Trust and Horse Traders

At 6am, on January 22, 2013, Alex and I will take off on a six-to-eight-week-long trip on horseback through Argentina’s Patagonian Andes. There will be lots of dust. This blog will tell our stories as we discover where we are.

January 12, 2013
El Bolson, Patagonia, Argentina. I’ve been reading a lot about happiness these days. I learned that being able to trust people factors heavily in the quality of one’s life. So with our well-honed Canadian naivety, Alex and I decided that we could trust someone to help us make our way through the murky underworld – or so it felt – of horse-trading in southern Argentina.
We knew that as foreigners we were going to pay top dollar for the four horses we needed to carry us on our two-month adventure down the eastern shadow of the Andes mountains, but we didn’t want to be too badly ripped off. We intended to look these horses in the mouth since at 4000 pesos each (about $800), they were hardly gifts.
With moderate language skills at best and precious little knowledge of local customs, we asked Christian to assist us. A trustworthy young man if there ever was one, Christian lives with his parents who own the small apartment that we’ve rented in El Bolson for a month each of the last three winters. Well over six feet tall, of Ukrainian heritage, with a dark, flashy-eyed wife and two blonde rough-and-tumble young sons, Christian discovered that Roxy, the lovely young woman who cleans the apartments his parent rent out, had a brother Roberto who was knowledgeable about all things equine. Roberto would be our difference between paying top dollars and being totally bamboozled, or so we hoped.
Roberto, our guide on the left and
Sebastian (“El Moro”) on the right leaning
against the 1962 Ford Falcon built in 1980..
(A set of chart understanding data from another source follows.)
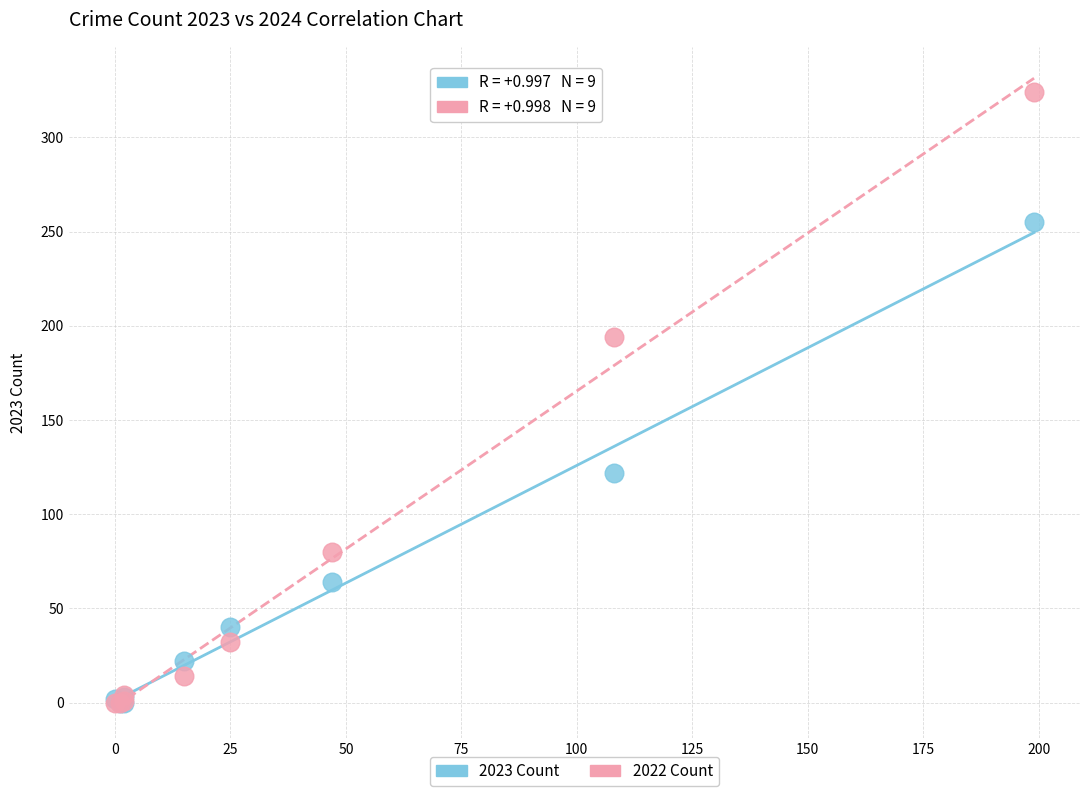

Across all series, what Y value is closest to 162?

194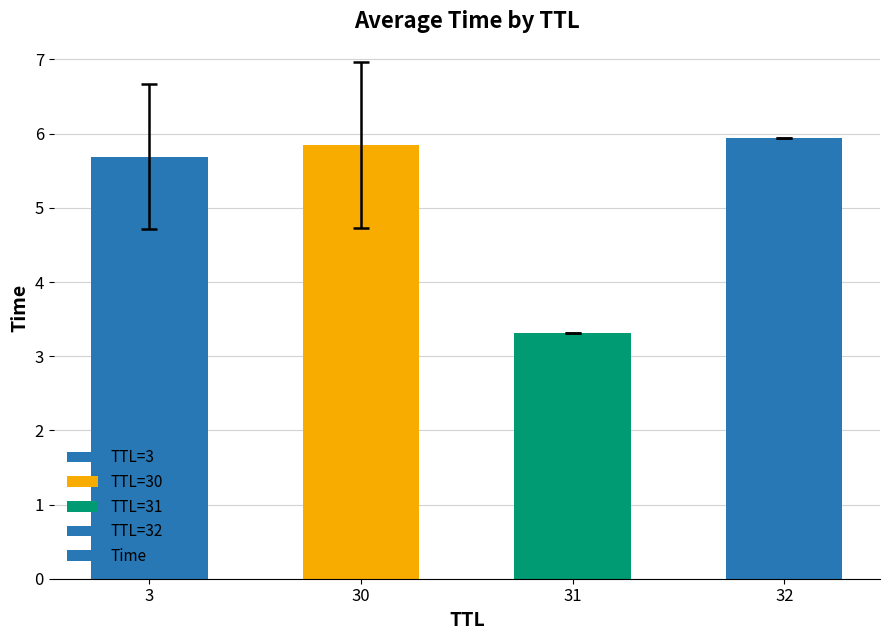

Rank the categories by value from highest to lowest.

32, 30, 3, 31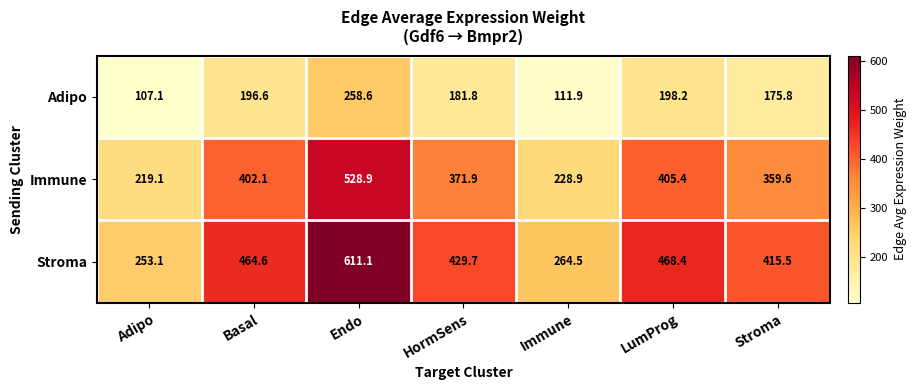

Which series changed the most between Adipo and Endo?

Stroma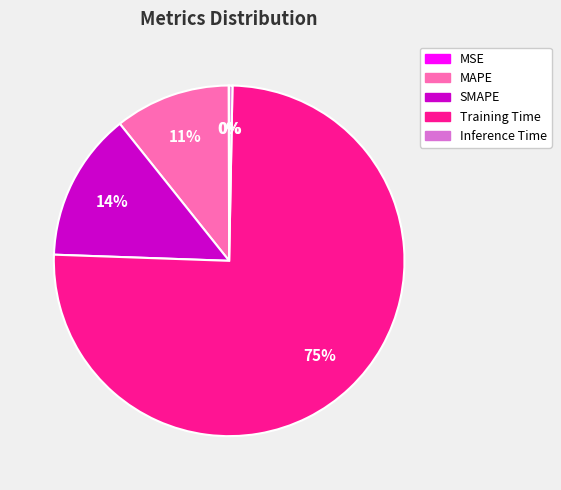

Is there any slice that represents more than half of the pie?

Yes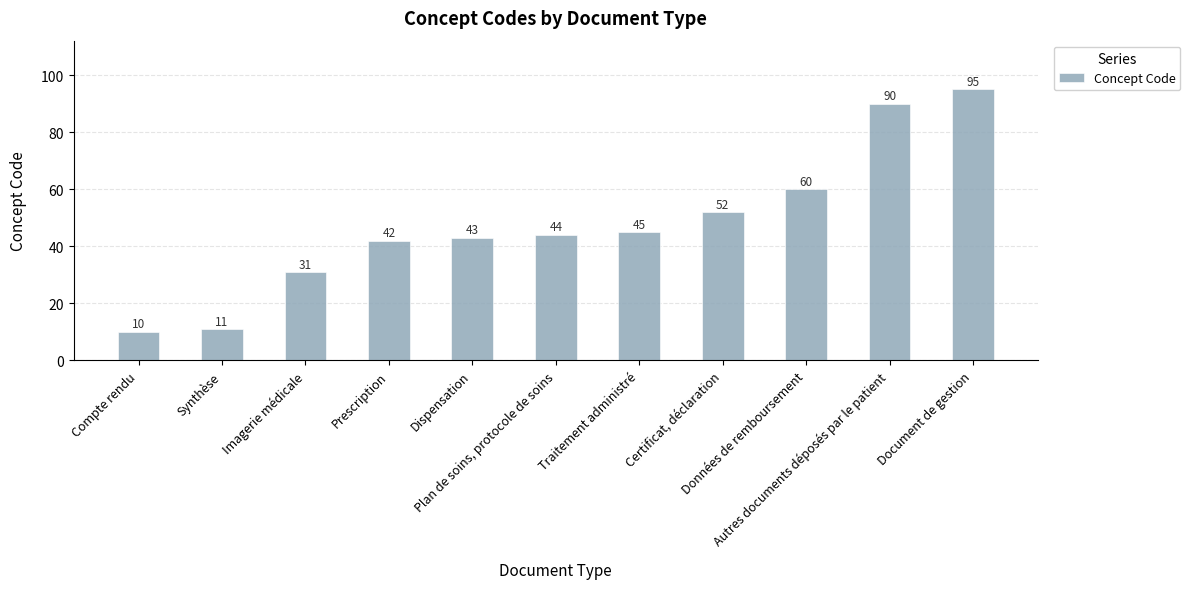

What is the minimum value shown in the chart?

10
Hopping into Roberto’s 1962 Ford Falcon wagon that was built in 1980 and featured a jagged hole in the floor that accommodated the stick shift that replaced the car’s original three-in-the-tree gear shift, we simultaneously figured that buying a few horses was less risky than relying on the Falcon’s brakes. Roberto pushed my faith further when he whispered a prayer before turning the key in the ignition. I’m not sure whether he was praying that his Falcon would start or that it would get us safely to where we were headed. But after meeting Sebastian, a Mapuche who runs El Bolson’s most successful horseback riding business, something known in Argentina as cabalgatas, maybe Roberto was actually asking God to keep us safe from someone who was a caricature of a horse trader. Devilish in his red beret, the chosen headgear of Patagonia’s gauchos, Sebastian had us break bread – really several legs of delicious lamb that he’d been slowly grilling over an open fire – before showing us the horses he had for sale. Seated at a roughly hewn picnic table at the side of Ruta 40, Argentina’s version of the Trans Canada Highway, we were blasted with questions and jokes. They exploded from Sebastian and his pals with the good-natured intensity of a gigolo on the prowl.

We had a chance to ride the horses on offer. Mosquito was a flea-bitten grey trail horse currently available for hire, the other two had the powerful legs of draft horses, with the sleek bodies of animals used to Argentina’s unforgiving landscape and fickle climate. “In your opinion,” I asked Roberto, “are these horses good for us to buy?”
Gauchito, one of the four horses we purchased,
not looking very happy about it.

With our trusted advisor’s endorsement, we agreed to do the deal with Sebastian. We were unable to get him to drop his price, but he was willing to put on new shoes all around, inoculate our mounts and look after them until our adventure began. Feeling like drug dealers, but unwilling to question our trust in Roberto, Alex looked both ways before pulling his thick wad of money out of his front pocket. He then peeled off 120 one-hundred pesos bills as we leaned against Roberto’s dilapidated 1962 Ford Falcon at the side of a dirt road, shaded from the hot sun by an enormous hardwood tree.